Obama And The Democrats Are Economically Ignorant
Lately, speculators have come under attack by Barack Obama. The president blames them for raising prices on oil and gasoline, and he has proposed new restrictions on oil traders. But this is a wrong turn on the road to a healthy economy.
Back in 1958, onion farmers were concerned that speculators were taking advantage of them. They were especially concerned about the extreme volatility of onion prices, which could often double in a short period of time and then drop to a level below the cost of production. Farmers aimed their ire at the Chicago Mercantile Exchange, the principal futures market for commodities. They thought if futures trading in onions was banned then speculators would not create so much price volatility and farmers would benefit. At the behest of Congressman Gerald Ford (R-Mich.), Congress banned futures trading in onions—the only commodity for which trading is prohibited by law.
Four years after the ban, Stanford agricultural economist Roger Gray examined the impact on onion prices. He found that, contrary to the farmers’ expectations, onion price volatility had actually increased. Gray compared onion price volatility into four periods: 1922-41, a period in which there was no futures trading; 1942-49, when futures trading was only developing; 1949-58, an era when futures trading was robust; and 1958-62 when futures trading was banned.

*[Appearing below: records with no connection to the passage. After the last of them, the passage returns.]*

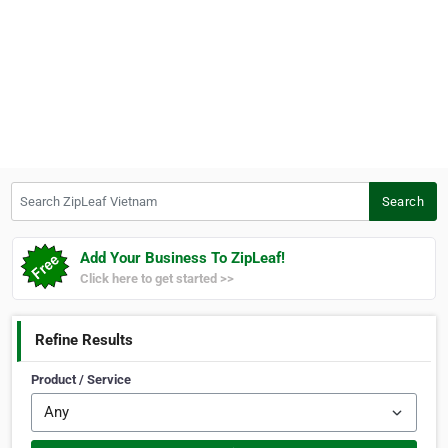
Search ZipLeaf Vietnam
Search
Add Your Business To ZipLeaf!
Click here to get started >>
Refine Results
Product / Service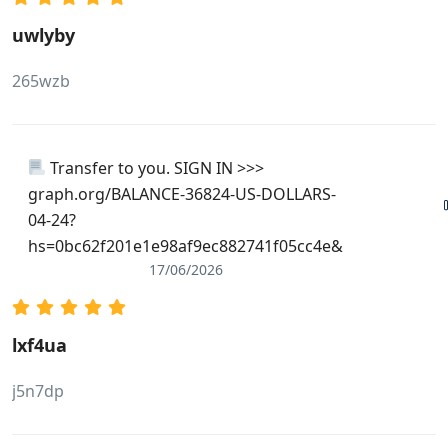
uwlyby
265wzb
Transfer to you. SIGN IN >>>
graph.org/BALANCE-36824-US-DOLLARS-
04-24?
hs=0bc62f201e1e98af9ec882741f05cc4e&
17/06/2026
lxf4ua
j5n7dp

Gray’s analysis showed conclusively that onion price volatility was far greater during the period when futures trading was undeveloped or nonexistent than during the period when it was robust. This is exactly the result predicted by economic theory. As Gray put it, “An organized futures market widens the opportunity to buy a commodity during the harvest surplus and sell it for later delivery, hence the diminution of in seasonal price range was to be expected on a priori grounds.”